He received the Order of Lenin and was promoted to Colonel General for his success in breaking through German lines in the Jassy-Kishinev Offensive. After conquering Kishinev in August 1944, the Belorussian and Ukrainian Fronts began their march on Berlin.
Commander of Berlin
During the Battle of Berlin, Berzarin's 5th Shock Army reached the eastern outskirts of Berlin on April 21, 1945, making them the first Soviet Army to do so. On April 24, he was appointed commander of the city by Marshal Zhukov, in an echo of the Tsarist tradition of rewarding the first commander to enter a city with command over it. By his "Order No. 1", Berzarin assumed all governmental power. He worked to re-establish order in the ruined German capital, creating a city police force and supplying the population with food, water, gas and electiricity, as well as re-opening schools and theatres. On May 17, he appointed non-partisan Arthur Werner the first post war Mayor of Berlin presiding over a civil city government.
On June 16, 1945, after only 55 days in office, he was killed in a motorcycle accident when he collided with a truck convoy near his office in Berlin-Friedrichsfelde, aged 41. Rumors that scattered Nazi Werwolf forces or the Soviet NKVD had assassinated him were never established. Berzarin is buried in the Novodevichy Cemetery in Moscow.
Upon a resolution by the Berlin Abgeordnetenhaus parliament, he regained his honorary citizenship in 2003, in view of his merits concerning the supply of the local population.
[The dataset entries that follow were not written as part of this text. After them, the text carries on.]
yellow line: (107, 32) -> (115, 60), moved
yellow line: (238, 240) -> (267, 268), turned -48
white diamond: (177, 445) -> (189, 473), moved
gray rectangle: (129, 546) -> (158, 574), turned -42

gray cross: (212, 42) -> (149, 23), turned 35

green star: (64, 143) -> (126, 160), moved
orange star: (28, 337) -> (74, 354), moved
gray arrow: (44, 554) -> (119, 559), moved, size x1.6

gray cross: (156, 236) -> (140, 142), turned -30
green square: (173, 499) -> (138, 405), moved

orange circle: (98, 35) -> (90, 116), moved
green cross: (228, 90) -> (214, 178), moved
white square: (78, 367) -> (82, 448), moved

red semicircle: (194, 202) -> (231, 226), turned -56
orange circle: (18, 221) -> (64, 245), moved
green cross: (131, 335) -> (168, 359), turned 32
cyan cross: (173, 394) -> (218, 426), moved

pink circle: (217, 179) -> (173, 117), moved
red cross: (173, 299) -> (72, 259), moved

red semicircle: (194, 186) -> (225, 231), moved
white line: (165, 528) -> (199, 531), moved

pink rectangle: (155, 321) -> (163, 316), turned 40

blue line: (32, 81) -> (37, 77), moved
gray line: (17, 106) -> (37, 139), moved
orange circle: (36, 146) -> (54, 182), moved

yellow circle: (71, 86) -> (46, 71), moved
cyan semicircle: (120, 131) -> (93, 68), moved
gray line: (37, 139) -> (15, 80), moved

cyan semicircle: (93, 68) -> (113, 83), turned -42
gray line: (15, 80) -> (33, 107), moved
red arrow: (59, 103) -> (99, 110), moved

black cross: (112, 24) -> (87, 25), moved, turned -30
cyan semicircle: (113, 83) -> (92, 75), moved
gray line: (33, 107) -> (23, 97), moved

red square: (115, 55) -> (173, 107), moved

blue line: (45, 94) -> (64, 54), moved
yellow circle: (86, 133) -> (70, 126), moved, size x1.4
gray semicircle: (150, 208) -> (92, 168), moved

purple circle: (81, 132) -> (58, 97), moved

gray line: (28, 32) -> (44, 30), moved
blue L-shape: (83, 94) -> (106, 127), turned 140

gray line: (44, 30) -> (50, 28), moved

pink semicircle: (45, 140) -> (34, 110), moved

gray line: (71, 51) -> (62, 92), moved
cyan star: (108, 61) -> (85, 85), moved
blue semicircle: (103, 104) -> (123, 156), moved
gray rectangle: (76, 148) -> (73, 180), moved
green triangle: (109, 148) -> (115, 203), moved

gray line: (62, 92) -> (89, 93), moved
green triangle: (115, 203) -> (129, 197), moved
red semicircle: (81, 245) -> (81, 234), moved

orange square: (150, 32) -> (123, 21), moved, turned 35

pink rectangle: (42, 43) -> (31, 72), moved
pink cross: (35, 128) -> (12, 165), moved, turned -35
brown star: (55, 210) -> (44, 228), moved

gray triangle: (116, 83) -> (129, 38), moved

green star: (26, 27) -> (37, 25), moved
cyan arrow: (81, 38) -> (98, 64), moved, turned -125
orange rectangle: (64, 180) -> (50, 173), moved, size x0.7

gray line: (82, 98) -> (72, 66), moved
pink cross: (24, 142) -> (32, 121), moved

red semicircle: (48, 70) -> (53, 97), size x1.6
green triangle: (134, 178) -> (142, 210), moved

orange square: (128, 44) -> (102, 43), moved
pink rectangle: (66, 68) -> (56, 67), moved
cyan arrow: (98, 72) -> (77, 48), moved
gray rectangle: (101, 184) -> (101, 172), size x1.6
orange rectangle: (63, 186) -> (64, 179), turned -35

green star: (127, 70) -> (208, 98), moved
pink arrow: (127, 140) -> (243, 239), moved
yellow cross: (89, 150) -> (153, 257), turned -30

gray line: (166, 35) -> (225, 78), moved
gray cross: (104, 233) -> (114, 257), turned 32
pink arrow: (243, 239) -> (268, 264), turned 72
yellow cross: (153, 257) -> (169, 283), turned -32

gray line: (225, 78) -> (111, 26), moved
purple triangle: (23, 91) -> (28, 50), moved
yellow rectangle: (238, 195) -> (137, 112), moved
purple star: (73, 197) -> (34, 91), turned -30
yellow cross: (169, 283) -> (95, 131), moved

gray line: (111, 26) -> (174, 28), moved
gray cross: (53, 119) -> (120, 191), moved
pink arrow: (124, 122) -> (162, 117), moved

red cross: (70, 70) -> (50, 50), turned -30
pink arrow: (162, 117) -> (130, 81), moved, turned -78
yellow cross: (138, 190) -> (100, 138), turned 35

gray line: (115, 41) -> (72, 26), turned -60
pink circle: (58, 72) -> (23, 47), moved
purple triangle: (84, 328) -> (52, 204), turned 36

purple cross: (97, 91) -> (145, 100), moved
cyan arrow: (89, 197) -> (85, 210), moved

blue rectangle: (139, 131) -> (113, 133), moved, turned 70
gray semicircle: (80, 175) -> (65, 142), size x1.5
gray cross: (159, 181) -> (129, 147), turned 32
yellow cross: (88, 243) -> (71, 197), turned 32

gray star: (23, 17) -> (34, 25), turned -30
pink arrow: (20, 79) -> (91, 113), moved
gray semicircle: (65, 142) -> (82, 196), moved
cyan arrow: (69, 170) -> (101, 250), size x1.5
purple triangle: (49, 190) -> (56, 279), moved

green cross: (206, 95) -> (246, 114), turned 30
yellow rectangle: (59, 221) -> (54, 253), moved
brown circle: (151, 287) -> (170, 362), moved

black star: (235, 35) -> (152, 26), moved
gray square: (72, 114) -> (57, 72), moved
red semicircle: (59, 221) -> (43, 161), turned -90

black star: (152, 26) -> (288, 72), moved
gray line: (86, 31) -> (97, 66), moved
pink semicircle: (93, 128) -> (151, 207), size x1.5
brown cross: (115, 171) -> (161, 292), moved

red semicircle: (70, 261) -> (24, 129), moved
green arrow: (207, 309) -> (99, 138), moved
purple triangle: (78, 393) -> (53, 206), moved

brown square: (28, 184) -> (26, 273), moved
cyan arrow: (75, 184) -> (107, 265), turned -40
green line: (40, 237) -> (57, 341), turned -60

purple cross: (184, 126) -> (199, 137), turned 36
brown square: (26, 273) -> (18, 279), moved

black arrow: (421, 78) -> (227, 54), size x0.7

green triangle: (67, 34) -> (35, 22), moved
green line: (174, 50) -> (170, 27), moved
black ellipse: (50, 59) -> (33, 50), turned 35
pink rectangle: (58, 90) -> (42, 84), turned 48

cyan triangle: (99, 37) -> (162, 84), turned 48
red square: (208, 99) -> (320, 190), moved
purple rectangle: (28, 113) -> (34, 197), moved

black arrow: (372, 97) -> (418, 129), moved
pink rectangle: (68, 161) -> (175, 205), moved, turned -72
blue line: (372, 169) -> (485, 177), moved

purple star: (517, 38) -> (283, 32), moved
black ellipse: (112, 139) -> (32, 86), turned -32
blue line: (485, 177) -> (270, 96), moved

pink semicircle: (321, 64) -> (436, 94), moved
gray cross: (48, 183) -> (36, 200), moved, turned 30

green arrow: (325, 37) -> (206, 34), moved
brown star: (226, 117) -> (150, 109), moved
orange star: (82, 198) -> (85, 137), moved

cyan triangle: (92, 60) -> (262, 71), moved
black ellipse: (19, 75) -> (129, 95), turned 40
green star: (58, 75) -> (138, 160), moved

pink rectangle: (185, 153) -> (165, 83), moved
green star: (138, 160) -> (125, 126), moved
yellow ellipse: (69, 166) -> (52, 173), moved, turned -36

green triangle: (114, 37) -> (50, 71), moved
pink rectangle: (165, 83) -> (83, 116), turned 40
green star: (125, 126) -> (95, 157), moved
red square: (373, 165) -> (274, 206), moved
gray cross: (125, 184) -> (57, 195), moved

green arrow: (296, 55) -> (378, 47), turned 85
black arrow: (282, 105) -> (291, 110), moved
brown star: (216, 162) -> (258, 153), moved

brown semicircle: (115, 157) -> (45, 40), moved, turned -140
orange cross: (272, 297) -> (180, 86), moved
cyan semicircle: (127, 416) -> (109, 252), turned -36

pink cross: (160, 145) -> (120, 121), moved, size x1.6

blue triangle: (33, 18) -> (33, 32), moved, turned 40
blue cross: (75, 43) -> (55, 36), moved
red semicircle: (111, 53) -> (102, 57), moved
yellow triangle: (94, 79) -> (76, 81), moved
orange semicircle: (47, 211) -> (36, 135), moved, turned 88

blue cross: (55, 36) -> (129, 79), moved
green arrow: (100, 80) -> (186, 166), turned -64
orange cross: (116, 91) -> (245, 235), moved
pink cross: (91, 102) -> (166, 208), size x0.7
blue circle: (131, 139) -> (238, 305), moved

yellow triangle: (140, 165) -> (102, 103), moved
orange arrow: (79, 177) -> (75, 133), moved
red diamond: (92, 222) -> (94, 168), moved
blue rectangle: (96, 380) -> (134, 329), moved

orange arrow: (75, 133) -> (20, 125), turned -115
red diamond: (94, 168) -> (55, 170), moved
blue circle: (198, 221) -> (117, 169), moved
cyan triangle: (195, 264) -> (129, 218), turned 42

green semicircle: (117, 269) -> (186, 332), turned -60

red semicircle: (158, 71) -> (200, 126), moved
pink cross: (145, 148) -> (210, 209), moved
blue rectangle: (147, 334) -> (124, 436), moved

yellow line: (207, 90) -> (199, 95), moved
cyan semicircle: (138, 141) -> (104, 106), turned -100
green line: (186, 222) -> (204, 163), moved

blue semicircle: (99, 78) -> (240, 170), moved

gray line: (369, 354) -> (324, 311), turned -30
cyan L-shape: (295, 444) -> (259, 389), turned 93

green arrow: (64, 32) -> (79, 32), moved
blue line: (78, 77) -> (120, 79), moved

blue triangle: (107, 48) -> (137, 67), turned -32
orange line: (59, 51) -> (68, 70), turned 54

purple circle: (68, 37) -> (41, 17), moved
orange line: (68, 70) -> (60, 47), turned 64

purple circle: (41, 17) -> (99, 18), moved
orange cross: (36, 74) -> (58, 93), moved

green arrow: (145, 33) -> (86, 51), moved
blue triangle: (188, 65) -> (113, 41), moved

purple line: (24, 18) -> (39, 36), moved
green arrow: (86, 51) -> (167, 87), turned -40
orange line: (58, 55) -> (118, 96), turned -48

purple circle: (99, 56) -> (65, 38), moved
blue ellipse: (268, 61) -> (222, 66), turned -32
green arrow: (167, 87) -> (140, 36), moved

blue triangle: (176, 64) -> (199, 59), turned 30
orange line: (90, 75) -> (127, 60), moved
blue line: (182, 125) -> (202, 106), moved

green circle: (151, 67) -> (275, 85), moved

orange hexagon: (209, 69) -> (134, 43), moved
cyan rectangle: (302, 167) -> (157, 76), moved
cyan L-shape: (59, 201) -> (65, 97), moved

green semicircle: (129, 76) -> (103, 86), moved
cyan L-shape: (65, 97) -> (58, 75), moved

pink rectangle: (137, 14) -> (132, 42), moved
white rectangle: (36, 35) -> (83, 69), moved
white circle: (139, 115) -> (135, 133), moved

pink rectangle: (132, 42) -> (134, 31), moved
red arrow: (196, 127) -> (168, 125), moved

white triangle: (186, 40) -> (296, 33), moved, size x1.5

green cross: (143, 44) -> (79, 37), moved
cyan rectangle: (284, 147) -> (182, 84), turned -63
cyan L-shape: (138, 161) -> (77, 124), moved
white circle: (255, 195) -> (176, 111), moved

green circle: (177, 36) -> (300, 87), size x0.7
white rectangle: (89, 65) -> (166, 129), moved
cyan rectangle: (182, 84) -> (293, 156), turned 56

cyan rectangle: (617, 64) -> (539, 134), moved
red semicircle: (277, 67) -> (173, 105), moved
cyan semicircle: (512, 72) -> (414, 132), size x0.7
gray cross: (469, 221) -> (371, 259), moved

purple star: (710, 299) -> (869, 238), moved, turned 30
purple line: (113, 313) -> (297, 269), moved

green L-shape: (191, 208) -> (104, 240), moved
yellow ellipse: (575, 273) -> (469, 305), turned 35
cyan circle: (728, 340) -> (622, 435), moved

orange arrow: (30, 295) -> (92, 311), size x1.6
Detractors of the re-awarding claimed that Berzarin was a Stalinist and involved in Soviet war crimes being responsible for the deportation of 47,000 Balts in 1940. These accusations, however, were proven wrong later on, as Berzarin was deployed in Vladivostok at the questioned time.
From 1947 until 1991 Petersburger Straße in Berlin-Friedrichshain, a section of the Inner Ring Road, was named Bersarinstraße in his honour, the Bersarinplatz roundabout bears his name up to today. In April 2005, a road bridge in Berlin-Marzahn was named after Berzarin, in the area where his army reached the Berlin city limits in 1945. A birch tree planted in 2005 and a memorial stone mark the (presumed) site of his motorcycle accident.